Die Papiere von ProSiebenSat.1 fielen am Vormittag um 5,68 Prozent auf 14,44 Euro und die RTL-Anteile knickten um 5,13 Prozent auf 45,48 Euro ein. Damit waren sie unter den größten Verlieren im Index der mittelgroßen Werte MDax (MDAX). Analyst de Saint Hilaire hatte zuvor das Kursziel für ProSieben auf 14 Euro und das für RTL auf 44 Euro gekappt. Er sieht also mittelfristig weitere Kursrisiken und stufte beide Papiere von "Neutral" auf "Underperform" ab.

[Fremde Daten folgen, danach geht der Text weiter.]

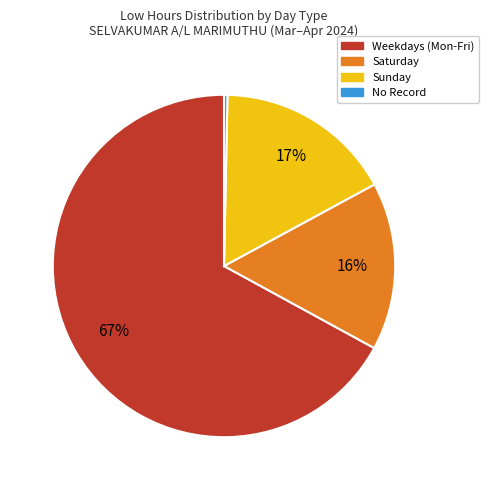

To the nearest percent, what is the difference between the largest and smallest slice percentages?

67%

Nachdem der Anteil des klassischen Fernsehens am gesamten Werbekuchen seit 2012 bei in etwa 30 Prozent recht stabil geblieben sei, dürfte er bis 2025 auf nur noch rund 20 Prozent sinken, erklärte der Experte. Ein wichtiger Treiber dieser Entwicklung sei die Demografie. So steige der Anteil der Menschen, die mit dem Internet aufgewachsen und in der digitalen Welt "zu Hause" seien immer weiter. Zudem steckten TV-Anbieter derzeit viel Geld ins Online-Geschäft, um sich breiter aufzustellen. Das belaste aber die Gewinnmargen, da die Renditen hier geringer.

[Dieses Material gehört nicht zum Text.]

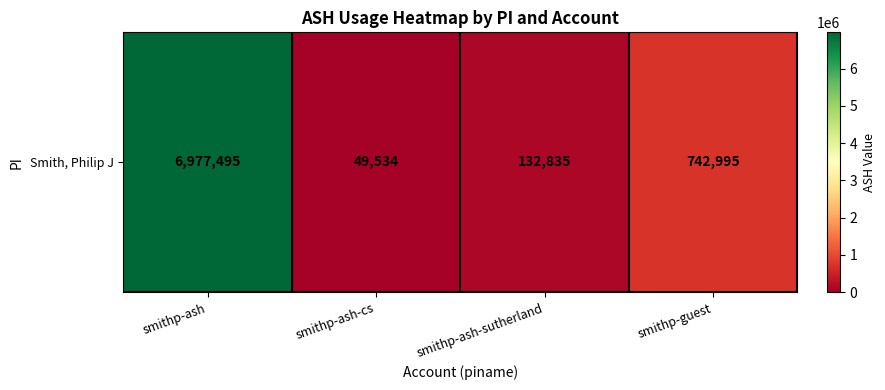

What is the difference between the maximum and second lowest values?

6844660.2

ProSiebenSat.1 und RTL mussten zuletzt im traditionellen Geschäft mit TV-Werbung immer wieder Abstriche hinnehmen. Sie bekommen dabei auch die Konkurrenz durch Videostreaming-Anbieter wie Netflix (2:NFLX), Amazon (2:AMZN) und Youtube zu spüren. Beide MDax-Konzerne stecken weiter viel Geld in Wachstumsfelder wie Internetportale und Streaming-Plattformen.

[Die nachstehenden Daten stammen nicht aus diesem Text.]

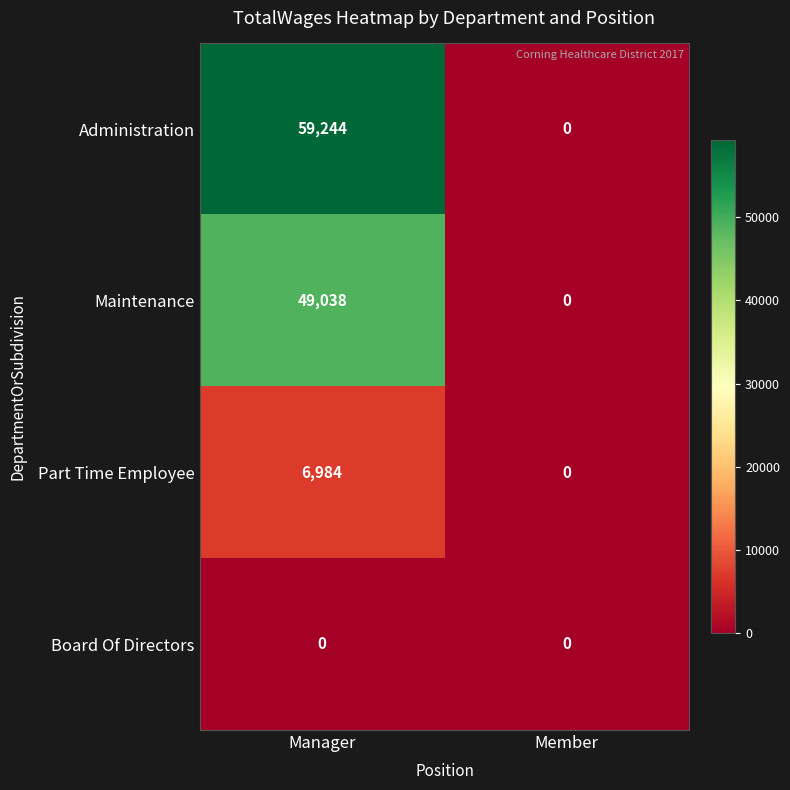

Reading left to right, transcribe all the data shown in this chart.

Administration: Manager=59244	Member=0
Maintenance: Manager=49038	Member=0
Part Time Employee: Manager=6984	Member=0
Board Of Directors: Manager=0	Member=0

Auch um die Investitionen zu stemmen, hatte etwa ProSiebenSat.1 gegen Ende 2018 die Dividende gekappt. Die Aktien hatte ihre Talfahrt daraufhin nochmals beschleunigt. Anfang 2019 fanden sie dann erst einmal bei 13,90 Euro ihr - zumindest vorläufiges - Zwischentief. Weniger hatten sie zuletzt vor mehr als sieben Jahren gekostet.
Seit ihrem Rekordhoch von fast 51 Euro Ende 2015 haben die ProSieben-Papiere mehr als 70 Prozent ihres Wertes verloren. Für RTL sieht es nur wenig besser aus. Die Anteilsscheine fielen im gleichen Zeitraum um rund 45 Prozent.